Results on several historical stereo pairs show the effectiveness of the proposed approach that is able to remove most of the image defects including dust and scratches, without excessive smoothing of the image content. The approach works better than its single-image denoising competitors, thanks to the ability of exploiting stereo information. As a matter of fact, single-image methods have severe limitations in handling damaged areas, and usually produce more blurry results. Nevertheless, experimental results show that single image BOPBtL, when cascaded with our approach into SMR + BOPBtL, can achieve remarkably good performances.

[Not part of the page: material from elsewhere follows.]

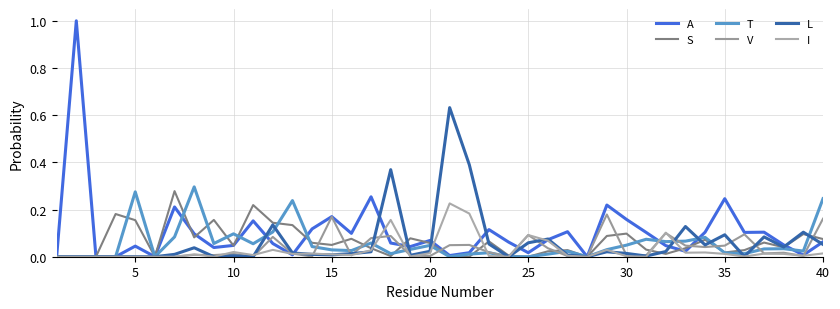

Is this an area chart (filled region under the line)?

No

Future work will investigate novel solutions to refine the optical flow in order to reduce pixel mismatches. A further research direction will be towards consolidating the stacked median approach as an image blending technique. Finally, the proposed method will be extended and adapted to the digital restoration of historical films.